#### The problem
Each record that follows should be duplicated exactly, except for its pictures.

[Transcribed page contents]
○ ○ ○

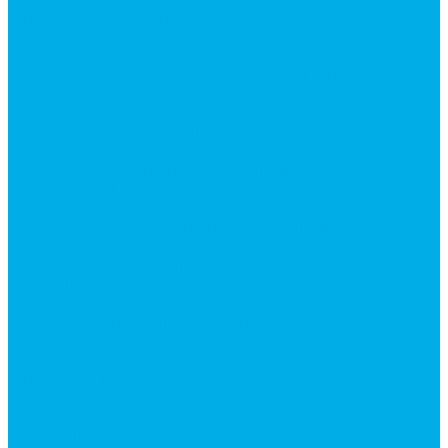
Гидромоторы серии MP
Гидромоторы серии ZBMR с тормозом
Гидромоторы серии МH
Клапана, тормоза и аксессуары для гидромоторов
Клапанная аппаратура
Гидрозамки
Гидроклапаны обратные
Дроссели
Дроссели VRB двунаправленный
Дроссели STB(F) двунаправленные
Дроссели VRF с обратным клапаном
Дроссель VRFB 90° двунаправленный
Дроссель двунаправленный L (LSQ)
Дроссель с обратным клапаном LA (LSQ)
Клапаны тормозные
Последовательные клапаны
Предохранительные клапаны
Регуляторы расхода
Блоки клапанные
Диверторы
Краны шаровые (стальные)
Краны шаровые 2-х ходовые
Краны шаровые 3-х ходовые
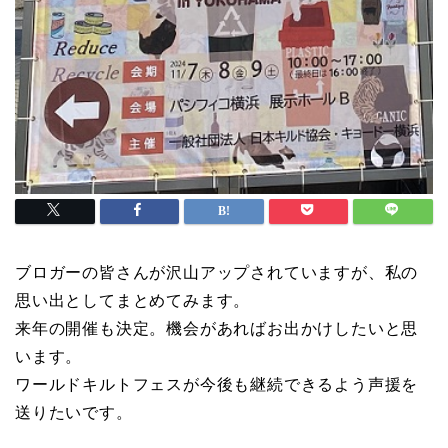
ブロガーの皆さんが沢山アップされていますが、私の
思い出としてまとめてみます。
来年の開催も決定。機会があればお出かけしたいと思
います。
ワールドキルトフェスが今後も継続できるよう声援を
送りたいです。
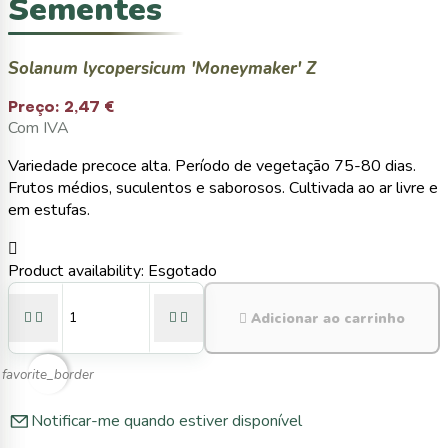
Sementes
Solanum lycopersicum 'Moneymaker' Z
Preço:
2,47 €
Com IVA
Variedade precoce alta. Período de vegetação 75-80 dias.
Frutos médios, suculentos e saborosos. Cultivada ao ar livre e
em estufas.

Product availability:
Esgotado





Adicionar ao carrinho
favorite_border
Notificar-me quando estiver disponível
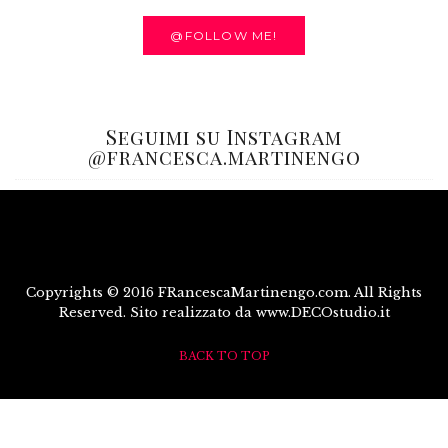
@FOLLOW ME!
Seguimi su Instagram
@francesca.martinengo
Copyrights © 2016 FRancescaMartinengo.com. All Rights
Reserved. Sito realizzato da www.DECOstudio.it
BACK TO TOP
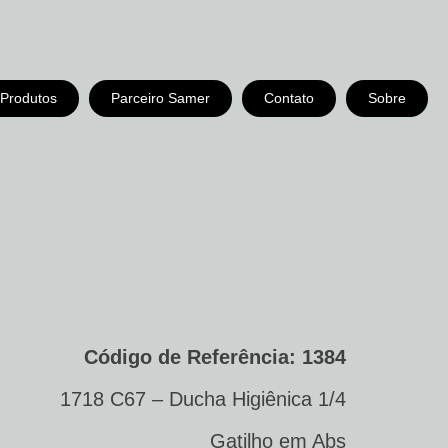
Produtos
Parceiro Samer
Contato
Sobre
Código de Referência: 1384
1718 C67 – Ducha Higiênica 1/4
Gatilho em Abs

○ ○ ○

#### Written answer
Гидромоторы серии MP
Гидромоторы серии ZBMR с тормозом
Гидромоторы серии МH
Клапана, тормоза и аксессуары для гидромоторов
Клапанная аппаратура
Гидрозамки
Гидроклапаны обратные
Дроссели
Дроссели VRB двунаправленный
Дроссели STB(F) двунаправленные
Дроссели VRF с обратным клапаном
Дроссель VRFB 90° двунаправленный
Дроссель двунаправленный L (LSQ)
Дроссель с обратным клапаном LA (LSQ)
Клапаны тормозные
Последовательные клапаны
Предохранительные клапаны
Регуляторы расхода
Блоки клапанные
Диверторы
Краны шаровые (стальные)
Краны шаровые 2-х ходовые
Краны шаровые 3-х ходовые
ブロガーの皆さんが沢山アップされていますが、私の
思い出としてまとめてみます。
来年の開催も決定。機会があればお出かけしたいと思
います。
ワールドキルトフェスが今後も継続できるよう声援を
送りたいです。
Sementes
Solanum lycopersicum 'Moneymaker' Z
Preço:
2,47 €
Com IVA
Variedade precoce alta. Período de vegetação 75-80 dias.
Frutos médios, suculentos e saborosos. Cultivada ao ar livre e
em estufas.

Product availability:
Esgotado





Adicionar ao carrinho
favorite_border
Notificar-me quando estiver disponível
@FOLLOW ME!
Seguimi su Instagram
@francesca.martinengo
Copyrights © 2016 FRancescaMartinengo.com. All Rights
Reserved. Sito realizzato da www.DECOstudio.it
BACK TO TOP
Produtos
Parceiro Samer
Contato
Sobre
Código de Referência: 1384
1718 C67 – Ducha Higiênica 1/4
Gatilho em Abs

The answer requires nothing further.